Kiedy Jacek Magiera przejął pałeczkę trenera po Vitezslavie Laviczce, było jasne, że wizja na zespół Śląska ulegnie zmianie. Inny szkoleniowiec, z innym podejściem do młodych zawodników. Taki, jakiego oczekiwaliby włodarze wrocławskiego klubu. Oczywiście nikt nie chce otwarcie krytykować Czecha, bo w końcu on wiele dobrego dla WKS-u zrobił. Ale gdy powyłapujemy poszczególne zdania w wywiadach, zobaczymy, co mogło być największą kością niezgody. Prezes Śląska odniósł się do tego, jak i do nadchodzącego występu Śląska w europejskich pucharach.
– Nie chciałbym odpowiadać jednoznacznie „tak” lub „nie” na pytanie, czy pod kierownictwem Lavicki Śląsk byłby w stanie powalczyć o puchary, ponieważ przebieg każdego meczu i jego wynik to składowa zbyt wielu czynników. Na tej samej zasadzie można dziś dywagować, jak wyglądałaby nasza pozycja w tabeli, gdyby nie absencje Krzysztofa Mączyńskiego czy Wojciecha Golli. Myślę jednak, że możemy być pewni tego, że przy trenerze Lavicce piłkarska Polska nadal nie usłyszałaby o Szymonie Lewkocie czy Konradzie Poprawie – powiedział Piotr Waśniewski dla PAP.

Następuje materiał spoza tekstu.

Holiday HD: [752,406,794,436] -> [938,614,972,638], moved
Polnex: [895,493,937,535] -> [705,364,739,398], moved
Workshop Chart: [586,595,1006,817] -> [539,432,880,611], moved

Prezes Śląska odniósł się również do tematu europejskich pucharów: – Uważam, że klub taki, jak Śląsk Wrocław, powinien stale występować na arenie międzynarodowej. Nie ma lepszego sposobu na zdobywanie doświadczenia organizacyjnego i know-how, to także najlepsze okno wystawowe dla klubu i samych zawodników. Słowa o europejskim „pocałunku śmierci” są dla mnie objawem asekuranctwa i próbą usprawiedliwiania przyszłej porażki. Nie rozumiem tego typu obaw. Moim zdaniem jest to sprzeczne z ideą rywalizacji sportowej.